__Problem__: In the thread below about splitting a shared sbitmap by NUMA node, list every line that begins with three ">" quote marks, giving each line's words without the marks.

I understand this approach just splits shared sbitmap into per-numa-node
part, but what if all IOs are just from CPUs in one same numa node? Doesn't
this way cause tag starvation and waste?


Thanks,
Ming
John Garry May 11, 2022, 9:57 a.m. UTC | #6
On 11/05/2022 03:07, Ming Lei wrote:

Hi Ming,

>>> Spreading the memory out does probably make sense, but we need to retain
>>> the fast normal case. Making sbitmap support both, selected at init
>>> time, would be far more likely to be acceptable imho.
>> I wanted to keep the code changes minimal for an initial RFC to test the
>> water.
>>
>> My original approach did not introduce the extra load for normal path and
>> had some init time selection for a normal word map vs numa word map, but the
>> code grew and became somewhat unmanageable. I'll revisit it to see how to
>> improve that.
> I understand this approach just splits shared sbitmap into per-numa-node
> part, but what if all IOs are just from CPUs in one same numa node? Doesn't
> this way cause tag starvation and waste?
> 

We would not do this. If we can't find a free bit in one node then we 
need to check the others before giving up. This is some of the added 
complexity which I hinted at. And things like batch get or RR support 
become more complex.

Alternatively we could have the double pointer for numa spreading only, 
which would make things simpler. I need to check which is overall 
better. Adding the complexity for dealing with numa node sub-arrays may 
affect performance also.

Thanks,
John

__Raw data__:
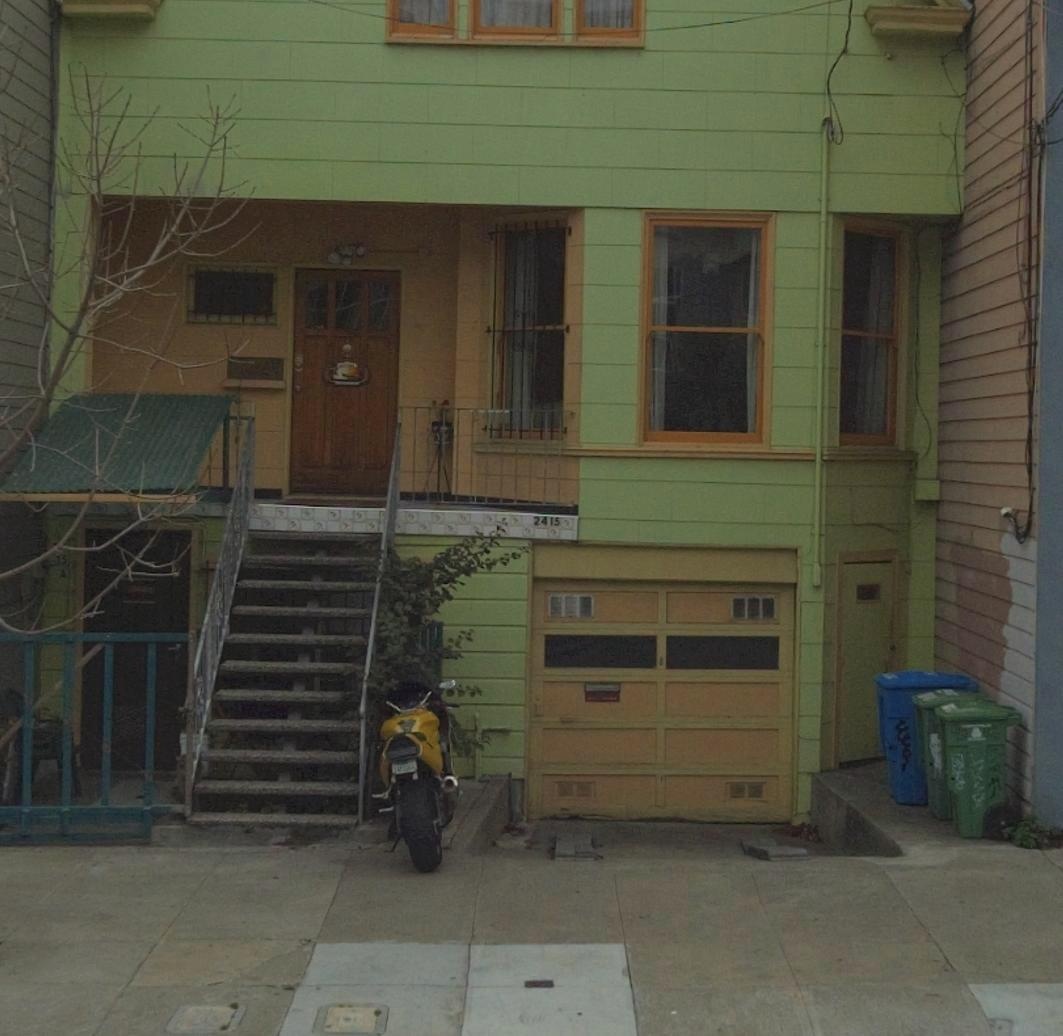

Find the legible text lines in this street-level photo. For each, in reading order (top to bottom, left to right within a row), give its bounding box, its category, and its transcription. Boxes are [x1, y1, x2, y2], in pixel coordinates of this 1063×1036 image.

[533, 516, 561, 527] StreetNumber: 2415
[54, 554, 68, 566] StreetNumber: 15
[57, 568, 69, 579] StreetNumber: A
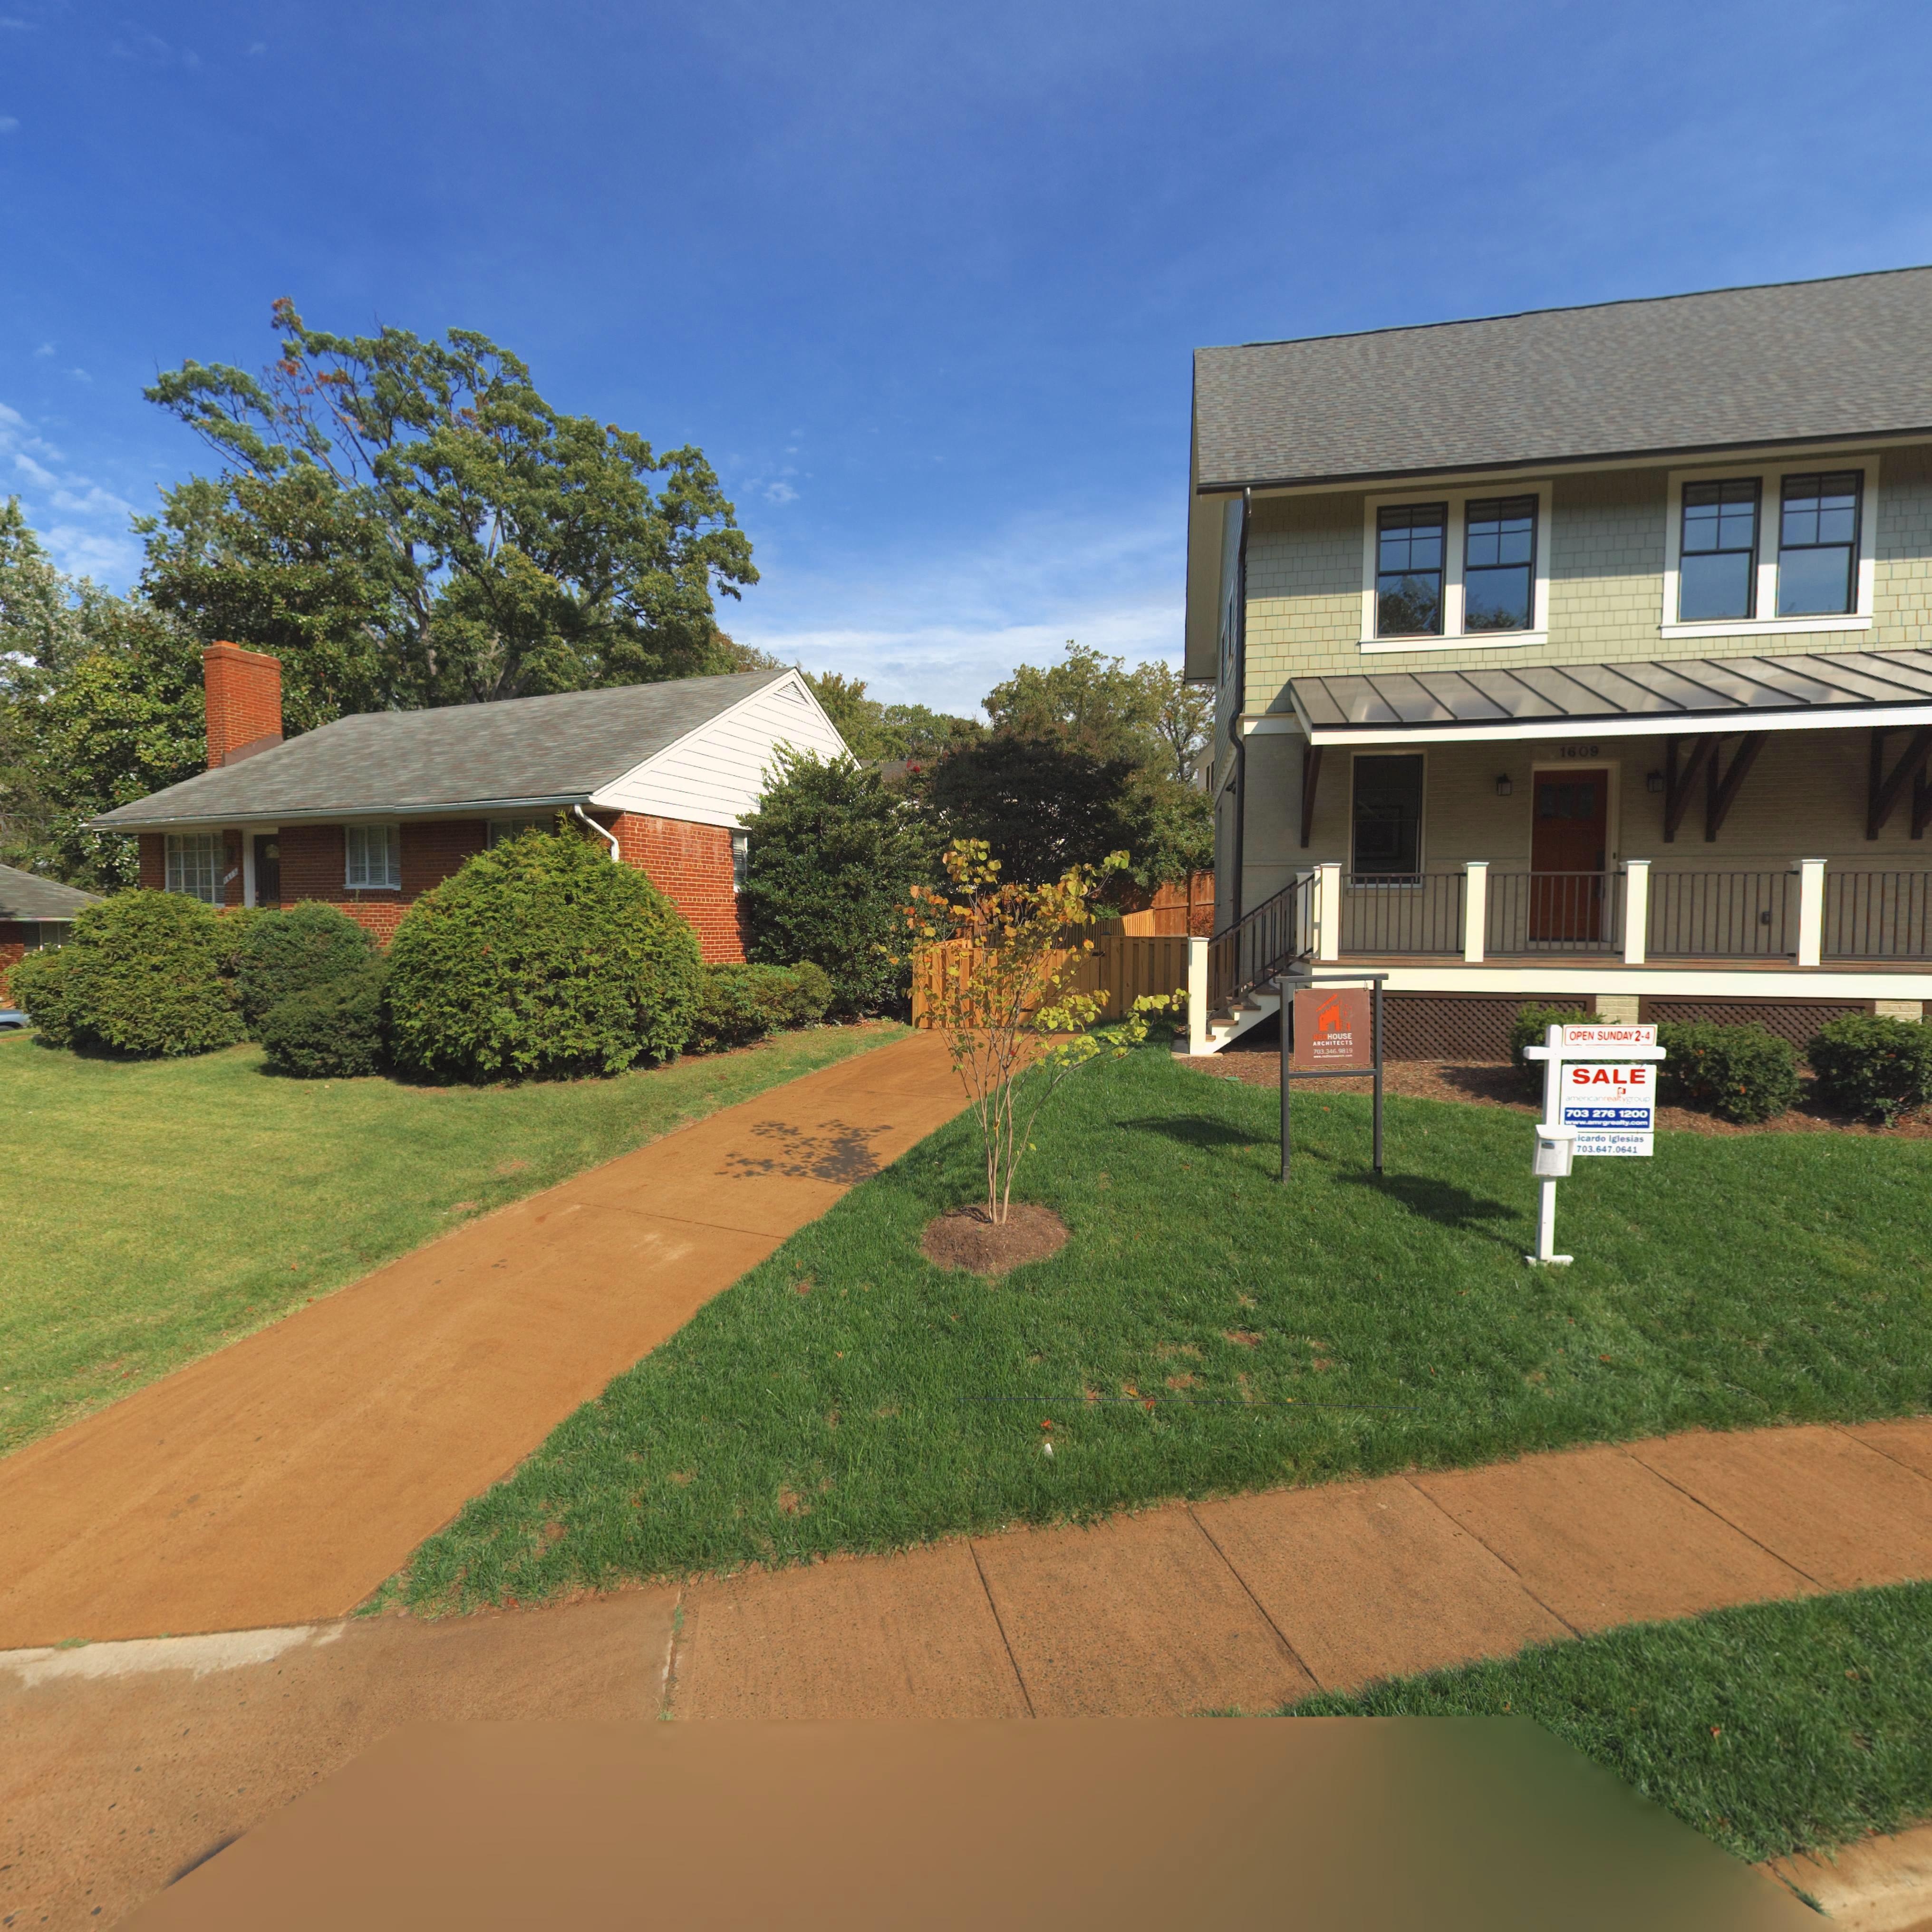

__Complete response__:
- Spreading the memory out does probably make sense, but we need to retain
- the fast normal case. Making sbitmap support both, selected at init
- time, would be far more likely to be acceptable imho.